Federal Circuit Broadens Claim Construction & Vacates Grant of Summary Judgment of Noninfringement
Schindler Elevator Corp. v. Otis Elevator Co., No. 2009-1146 (Fed. Cir. Jan. 15, 2010) (Linn, Friedman, and Dyk (concurring in result and dissenting in part))
Federal Circuit vacated district court’s grant of summary judgment of noninfringement and remanded for further proceedings in accordance with its broadened claim construction. The district court’s construction of “information transmitter” and “recognition device” was found too narrow in light of the claim language, specification, and prosecution history.
Schindler appealed the district court’s grant of summary judgment, in favor of Otis, of noninfringement of U.S. Patent No. 5,689,094, which is directed to an elevator system including a “recognition device” that detects a user’s “information transmitter” when he/she enters a building and then dispatches an elevator to bring the user to a destination floor based on user-specific data. Otis’s accused device requires that a user position his/her RFID card in close proximity to a reader on a lobby security turnstile, which reads the card. An elevator is dispatched for the user and its number is displayed on the turnstile.
The district court construed “information transmitter” to mean “a device that communicates with a recognition device via electromagnetic waves, after being actuated by that recognition device, without requiring any sort of personal action by the passenger.” It construed “recognition device” to mean “a device that actuates and reads data transmitted by an information transmitter without requiring any sort of personal action by the passenger.” “[W]ithout…personal action” was defined such that an accused device would not infringe if it required “any and all types of personal action,” other than simply “walking into the monitored area.”
Otis argued that its device did not infringe because it required “personal action” – passengers must use their hands to bring their card within the 3.5-inch range of the reader. The district court agreed and granted summary judgment in its favor.
The Federal Circuit held that the construction was too narrow – it struck “without requiring any sort of personal action by the passenger” from each construction and remanded. It reached this conclusion after examining the claim language, specification, and prosecution history.
Claim language: Claim 1 requires that the transmitter be “carried by an elevator user” – a type of “personal action.” Dependent Claim 7 recites that the information transmitter can include a building key actuated by a recognition device mounted near a “door lock” or a “time clock,” which would require the user to use his/her hands to bring the transmitter within the range of the recognition device. Thus, the Federal Circuit concluded that the “claims appear to permit at least those types of personal action that are necessary to bring the information transmitter within range of the recognition device.”
Specification: The term “personal action” was used only once in the specification – to explain that personal action is not required to communicate with the elevator control, not to refer to transport of the transmitter to within recognition range. This communication was also described using the terms “hands-free,” “automatic,” and “contactless.” The specification described a number of “personal actions” that may be used to bring the transmitter within range, such as pushing a cart with the transmitter mounted thereto and the “key” embodiment of Claim 7.

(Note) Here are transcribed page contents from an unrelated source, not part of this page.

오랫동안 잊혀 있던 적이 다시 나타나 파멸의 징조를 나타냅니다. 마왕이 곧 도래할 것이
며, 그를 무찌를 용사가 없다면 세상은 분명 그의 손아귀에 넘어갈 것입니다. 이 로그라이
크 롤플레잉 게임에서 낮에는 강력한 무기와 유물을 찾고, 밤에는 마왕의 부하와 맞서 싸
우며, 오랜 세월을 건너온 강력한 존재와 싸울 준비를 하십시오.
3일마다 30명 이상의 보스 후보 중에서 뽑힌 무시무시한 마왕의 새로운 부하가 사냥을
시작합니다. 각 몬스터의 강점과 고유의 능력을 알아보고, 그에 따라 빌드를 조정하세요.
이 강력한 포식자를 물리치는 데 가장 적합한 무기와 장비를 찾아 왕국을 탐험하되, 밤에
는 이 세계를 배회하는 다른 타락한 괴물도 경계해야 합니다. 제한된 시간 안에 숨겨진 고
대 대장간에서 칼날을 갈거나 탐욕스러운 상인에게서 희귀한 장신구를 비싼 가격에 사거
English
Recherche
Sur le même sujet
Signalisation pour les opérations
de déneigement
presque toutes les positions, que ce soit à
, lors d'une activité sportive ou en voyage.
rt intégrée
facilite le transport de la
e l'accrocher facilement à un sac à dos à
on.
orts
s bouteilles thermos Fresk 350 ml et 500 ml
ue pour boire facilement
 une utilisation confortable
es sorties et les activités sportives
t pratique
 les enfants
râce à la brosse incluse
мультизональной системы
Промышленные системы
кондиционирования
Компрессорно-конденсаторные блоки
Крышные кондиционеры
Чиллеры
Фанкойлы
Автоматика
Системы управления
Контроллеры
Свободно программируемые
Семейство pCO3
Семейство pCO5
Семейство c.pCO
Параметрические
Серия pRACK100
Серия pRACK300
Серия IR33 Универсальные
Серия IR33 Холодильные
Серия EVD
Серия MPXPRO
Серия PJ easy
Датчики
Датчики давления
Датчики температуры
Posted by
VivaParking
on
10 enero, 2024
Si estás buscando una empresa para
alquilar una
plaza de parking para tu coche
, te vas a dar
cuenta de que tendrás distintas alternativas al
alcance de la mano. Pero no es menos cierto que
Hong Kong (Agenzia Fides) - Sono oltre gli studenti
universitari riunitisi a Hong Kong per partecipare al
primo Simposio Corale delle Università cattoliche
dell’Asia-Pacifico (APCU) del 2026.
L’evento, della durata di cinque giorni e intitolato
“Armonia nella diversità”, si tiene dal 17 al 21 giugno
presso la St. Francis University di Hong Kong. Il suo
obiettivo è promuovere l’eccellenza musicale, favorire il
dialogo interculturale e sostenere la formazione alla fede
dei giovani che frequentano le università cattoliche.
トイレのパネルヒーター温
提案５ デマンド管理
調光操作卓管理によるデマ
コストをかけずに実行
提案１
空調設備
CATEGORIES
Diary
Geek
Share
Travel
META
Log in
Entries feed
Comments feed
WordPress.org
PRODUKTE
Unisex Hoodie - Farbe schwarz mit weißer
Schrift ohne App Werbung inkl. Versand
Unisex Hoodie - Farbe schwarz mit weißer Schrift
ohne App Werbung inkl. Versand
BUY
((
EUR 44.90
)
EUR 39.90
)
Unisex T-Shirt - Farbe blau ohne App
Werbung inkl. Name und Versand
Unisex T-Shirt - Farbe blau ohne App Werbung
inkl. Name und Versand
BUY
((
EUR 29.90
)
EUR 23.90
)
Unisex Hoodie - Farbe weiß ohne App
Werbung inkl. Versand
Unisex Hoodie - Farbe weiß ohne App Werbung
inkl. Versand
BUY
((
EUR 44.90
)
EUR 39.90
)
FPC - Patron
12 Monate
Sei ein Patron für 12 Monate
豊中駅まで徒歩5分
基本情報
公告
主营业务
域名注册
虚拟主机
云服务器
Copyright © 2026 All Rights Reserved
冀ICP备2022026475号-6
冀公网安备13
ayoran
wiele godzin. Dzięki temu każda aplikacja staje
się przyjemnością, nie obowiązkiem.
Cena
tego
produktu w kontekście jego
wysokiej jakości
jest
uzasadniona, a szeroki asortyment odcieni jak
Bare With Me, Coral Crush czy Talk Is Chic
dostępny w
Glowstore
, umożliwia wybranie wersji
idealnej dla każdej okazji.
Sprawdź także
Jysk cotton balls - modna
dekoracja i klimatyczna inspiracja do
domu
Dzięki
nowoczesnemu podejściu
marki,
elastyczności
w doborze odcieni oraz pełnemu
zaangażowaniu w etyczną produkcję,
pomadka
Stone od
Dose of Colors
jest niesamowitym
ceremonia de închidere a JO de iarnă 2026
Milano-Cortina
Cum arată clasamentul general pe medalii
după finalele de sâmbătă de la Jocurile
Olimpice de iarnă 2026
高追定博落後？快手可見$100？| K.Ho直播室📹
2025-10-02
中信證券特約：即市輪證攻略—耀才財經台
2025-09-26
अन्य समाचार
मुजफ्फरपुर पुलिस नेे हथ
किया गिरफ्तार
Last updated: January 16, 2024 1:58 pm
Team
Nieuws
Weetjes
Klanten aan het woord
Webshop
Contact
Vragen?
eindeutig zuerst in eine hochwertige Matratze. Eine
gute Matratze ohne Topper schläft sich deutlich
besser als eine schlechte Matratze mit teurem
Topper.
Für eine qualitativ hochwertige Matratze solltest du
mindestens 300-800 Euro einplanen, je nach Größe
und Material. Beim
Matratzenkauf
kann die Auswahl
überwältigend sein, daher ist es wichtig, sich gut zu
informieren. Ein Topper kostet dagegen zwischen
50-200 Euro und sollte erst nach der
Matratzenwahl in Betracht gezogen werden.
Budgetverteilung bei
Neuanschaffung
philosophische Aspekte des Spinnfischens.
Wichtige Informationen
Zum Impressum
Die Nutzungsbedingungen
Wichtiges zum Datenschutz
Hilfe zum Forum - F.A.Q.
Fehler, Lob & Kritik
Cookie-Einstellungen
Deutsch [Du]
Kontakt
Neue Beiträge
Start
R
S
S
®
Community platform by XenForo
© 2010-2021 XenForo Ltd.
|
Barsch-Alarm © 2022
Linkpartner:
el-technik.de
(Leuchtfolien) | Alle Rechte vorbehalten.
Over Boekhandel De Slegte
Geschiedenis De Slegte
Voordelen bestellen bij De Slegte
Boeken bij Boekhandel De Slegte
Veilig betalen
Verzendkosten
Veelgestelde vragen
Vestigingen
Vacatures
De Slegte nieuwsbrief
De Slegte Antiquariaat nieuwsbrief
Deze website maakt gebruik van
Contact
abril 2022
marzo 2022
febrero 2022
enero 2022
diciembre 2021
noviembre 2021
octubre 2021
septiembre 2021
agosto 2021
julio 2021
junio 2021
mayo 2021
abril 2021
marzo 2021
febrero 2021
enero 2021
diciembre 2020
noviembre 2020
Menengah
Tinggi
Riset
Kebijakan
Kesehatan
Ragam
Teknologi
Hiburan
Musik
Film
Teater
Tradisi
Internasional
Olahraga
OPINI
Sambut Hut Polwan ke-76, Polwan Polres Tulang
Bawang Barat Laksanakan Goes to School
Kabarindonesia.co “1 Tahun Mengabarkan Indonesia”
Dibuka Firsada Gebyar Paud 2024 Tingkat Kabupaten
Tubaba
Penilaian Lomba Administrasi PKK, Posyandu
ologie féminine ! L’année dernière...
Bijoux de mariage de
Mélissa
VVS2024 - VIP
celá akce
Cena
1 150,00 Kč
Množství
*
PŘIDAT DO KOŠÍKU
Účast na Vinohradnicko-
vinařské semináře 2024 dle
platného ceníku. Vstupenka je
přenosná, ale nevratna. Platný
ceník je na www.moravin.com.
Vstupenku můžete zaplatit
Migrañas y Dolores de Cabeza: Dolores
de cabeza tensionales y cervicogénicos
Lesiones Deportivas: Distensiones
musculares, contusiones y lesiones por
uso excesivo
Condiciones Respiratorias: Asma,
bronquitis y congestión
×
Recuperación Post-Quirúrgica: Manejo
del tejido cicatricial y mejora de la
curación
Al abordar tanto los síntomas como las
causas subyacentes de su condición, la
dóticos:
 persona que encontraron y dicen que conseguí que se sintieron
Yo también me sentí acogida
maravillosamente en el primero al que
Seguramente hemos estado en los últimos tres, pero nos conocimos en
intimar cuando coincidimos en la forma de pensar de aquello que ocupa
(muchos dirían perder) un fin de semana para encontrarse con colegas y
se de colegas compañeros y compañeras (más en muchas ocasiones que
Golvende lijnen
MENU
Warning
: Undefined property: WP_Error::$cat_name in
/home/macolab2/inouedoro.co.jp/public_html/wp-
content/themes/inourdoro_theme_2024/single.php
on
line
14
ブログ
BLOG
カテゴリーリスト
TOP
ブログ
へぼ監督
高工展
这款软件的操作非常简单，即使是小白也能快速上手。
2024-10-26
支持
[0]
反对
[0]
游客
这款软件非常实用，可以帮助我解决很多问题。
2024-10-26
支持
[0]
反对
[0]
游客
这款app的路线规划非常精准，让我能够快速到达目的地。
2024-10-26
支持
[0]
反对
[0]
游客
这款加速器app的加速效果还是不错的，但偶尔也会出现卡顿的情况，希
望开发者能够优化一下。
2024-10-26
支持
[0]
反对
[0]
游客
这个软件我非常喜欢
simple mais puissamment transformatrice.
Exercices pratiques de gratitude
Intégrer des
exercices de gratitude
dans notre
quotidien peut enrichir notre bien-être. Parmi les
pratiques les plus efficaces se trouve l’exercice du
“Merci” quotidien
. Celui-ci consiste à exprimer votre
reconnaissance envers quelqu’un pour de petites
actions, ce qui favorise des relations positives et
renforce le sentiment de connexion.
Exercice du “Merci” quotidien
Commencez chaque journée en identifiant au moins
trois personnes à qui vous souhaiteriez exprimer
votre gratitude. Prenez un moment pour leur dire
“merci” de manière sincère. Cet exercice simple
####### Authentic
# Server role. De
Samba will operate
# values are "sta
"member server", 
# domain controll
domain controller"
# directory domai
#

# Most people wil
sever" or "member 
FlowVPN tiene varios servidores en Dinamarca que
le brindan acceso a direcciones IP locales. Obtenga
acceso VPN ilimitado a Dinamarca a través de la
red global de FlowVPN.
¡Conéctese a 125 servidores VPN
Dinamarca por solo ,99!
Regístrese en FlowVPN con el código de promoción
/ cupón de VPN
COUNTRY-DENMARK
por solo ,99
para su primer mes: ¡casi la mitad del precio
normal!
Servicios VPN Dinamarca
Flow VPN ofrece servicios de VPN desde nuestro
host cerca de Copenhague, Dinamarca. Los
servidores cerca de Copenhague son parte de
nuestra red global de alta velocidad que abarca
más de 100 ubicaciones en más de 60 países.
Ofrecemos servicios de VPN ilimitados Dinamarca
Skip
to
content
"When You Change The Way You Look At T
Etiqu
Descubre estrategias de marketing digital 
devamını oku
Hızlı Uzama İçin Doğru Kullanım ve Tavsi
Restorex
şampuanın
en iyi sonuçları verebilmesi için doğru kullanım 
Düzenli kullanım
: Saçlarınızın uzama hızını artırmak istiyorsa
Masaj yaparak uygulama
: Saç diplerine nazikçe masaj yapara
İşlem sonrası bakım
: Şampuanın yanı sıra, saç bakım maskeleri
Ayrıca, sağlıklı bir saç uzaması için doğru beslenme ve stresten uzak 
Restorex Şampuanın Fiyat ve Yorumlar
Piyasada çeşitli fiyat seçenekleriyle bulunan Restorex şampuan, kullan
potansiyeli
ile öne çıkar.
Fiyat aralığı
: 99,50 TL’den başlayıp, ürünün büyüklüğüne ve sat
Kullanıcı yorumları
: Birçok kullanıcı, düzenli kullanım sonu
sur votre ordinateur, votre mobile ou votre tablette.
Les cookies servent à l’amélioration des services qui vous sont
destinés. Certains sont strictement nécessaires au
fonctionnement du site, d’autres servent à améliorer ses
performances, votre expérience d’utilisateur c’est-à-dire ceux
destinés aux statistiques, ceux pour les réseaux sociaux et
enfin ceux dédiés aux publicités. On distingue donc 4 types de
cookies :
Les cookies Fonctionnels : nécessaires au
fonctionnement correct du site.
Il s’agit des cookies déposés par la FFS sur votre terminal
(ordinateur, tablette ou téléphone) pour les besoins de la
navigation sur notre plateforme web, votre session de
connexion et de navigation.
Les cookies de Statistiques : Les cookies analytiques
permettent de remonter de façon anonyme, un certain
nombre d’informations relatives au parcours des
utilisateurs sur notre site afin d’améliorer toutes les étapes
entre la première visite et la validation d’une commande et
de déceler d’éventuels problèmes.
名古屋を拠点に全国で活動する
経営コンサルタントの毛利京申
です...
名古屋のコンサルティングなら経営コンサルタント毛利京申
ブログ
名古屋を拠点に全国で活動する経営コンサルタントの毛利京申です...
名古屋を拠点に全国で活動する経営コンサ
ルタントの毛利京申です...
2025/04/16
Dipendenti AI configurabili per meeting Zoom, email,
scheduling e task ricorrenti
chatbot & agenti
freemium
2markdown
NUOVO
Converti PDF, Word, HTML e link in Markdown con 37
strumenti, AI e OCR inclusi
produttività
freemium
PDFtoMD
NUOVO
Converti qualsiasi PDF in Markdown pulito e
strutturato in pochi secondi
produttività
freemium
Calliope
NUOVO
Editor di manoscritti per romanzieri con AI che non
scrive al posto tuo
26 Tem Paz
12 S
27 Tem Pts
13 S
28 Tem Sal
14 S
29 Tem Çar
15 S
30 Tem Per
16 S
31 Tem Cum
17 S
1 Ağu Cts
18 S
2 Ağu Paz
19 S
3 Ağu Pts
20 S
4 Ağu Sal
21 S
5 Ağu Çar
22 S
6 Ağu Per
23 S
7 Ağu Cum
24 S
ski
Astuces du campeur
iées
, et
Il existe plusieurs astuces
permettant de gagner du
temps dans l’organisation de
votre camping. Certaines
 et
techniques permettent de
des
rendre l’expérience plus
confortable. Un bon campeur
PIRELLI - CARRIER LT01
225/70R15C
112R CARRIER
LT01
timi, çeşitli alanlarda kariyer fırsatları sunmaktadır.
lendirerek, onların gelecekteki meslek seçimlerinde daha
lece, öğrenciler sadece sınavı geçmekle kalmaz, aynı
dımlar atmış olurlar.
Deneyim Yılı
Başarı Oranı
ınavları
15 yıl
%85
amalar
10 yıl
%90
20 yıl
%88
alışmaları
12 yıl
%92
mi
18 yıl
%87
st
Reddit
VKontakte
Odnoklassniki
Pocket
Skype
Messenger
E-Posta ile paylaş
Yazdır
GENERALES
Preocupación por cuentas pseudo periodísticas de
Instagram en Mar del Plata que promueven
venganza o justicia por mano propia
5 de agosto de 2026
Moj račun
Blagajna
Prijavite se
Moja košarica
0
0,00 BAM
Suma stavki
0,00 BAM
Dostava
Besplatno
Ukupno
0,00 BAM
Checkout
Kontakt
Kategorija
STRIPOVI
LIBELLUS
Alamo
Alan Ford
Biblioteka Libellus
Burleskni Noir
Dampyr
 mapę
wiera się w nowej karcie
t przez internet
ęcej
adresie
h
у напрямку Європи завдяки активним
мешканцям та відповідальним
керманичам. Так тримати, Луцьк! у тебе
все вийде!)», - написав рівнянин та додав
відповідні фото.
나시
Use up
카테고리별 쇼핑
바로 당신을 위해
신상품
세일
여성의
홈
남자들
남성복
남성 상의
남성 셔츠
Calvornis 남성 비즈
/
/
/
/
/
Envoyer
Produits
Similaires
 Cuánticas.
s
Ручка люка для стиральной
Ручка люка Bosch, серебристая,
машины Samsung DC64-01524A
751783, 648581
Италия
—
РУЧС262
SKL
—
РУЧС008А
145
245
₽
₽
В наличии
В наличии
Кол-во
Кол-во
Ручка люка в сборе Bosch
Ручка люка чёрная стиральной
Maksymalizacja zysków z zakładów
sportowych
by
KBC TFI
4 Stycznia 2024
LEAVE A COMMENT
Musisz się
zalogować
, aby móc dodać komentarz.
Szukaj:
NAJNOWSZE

Prosecution history: In distinguishing the prior art, which disclosed manual operation of a transmitter by pressing buttons, Schindler described its invention as operating “automatically, contactlessly, and independently of the orientation of the information transmitter.” The Federal Circuit held that these terms modify actions that take place only after the passenger has brought the transmitter within range of the recognition device. It disagreed with the district court’s conclusion that Schindler disavowed the use of a passenger’s hands for any and all purposes and held that Schindler’s prosecution statements did not constitute a “clear and unmistakable” disavowal of personal action for the limited purpose of bringing the transmitter within range of the recognition device.
Dyk: Concurring in the result and dissenting in part
Judge Dyk agreed that “without requiring any sort of personal action” unduly limited the scope of the claims. But he disagreed with the majority’s interpretation of Claim 1, believing it to be too broad and not giving effect to Schindler’s disclaimer of devices that are not “hands-free” and “automatic.” Dyk rejected the majority’s distinction between actions taken within the range of, versus outside the range of, the recognition device, finding the distinction not supported by the specification or prosecution history. He thought that the majority should have only relied on Claim 7, which covers using a card to enter a building and simultaneously transmit user elevator data, to find that the claim limitations were satisfied by the Otis device because using the building key to call the elevator requires no additional personal action.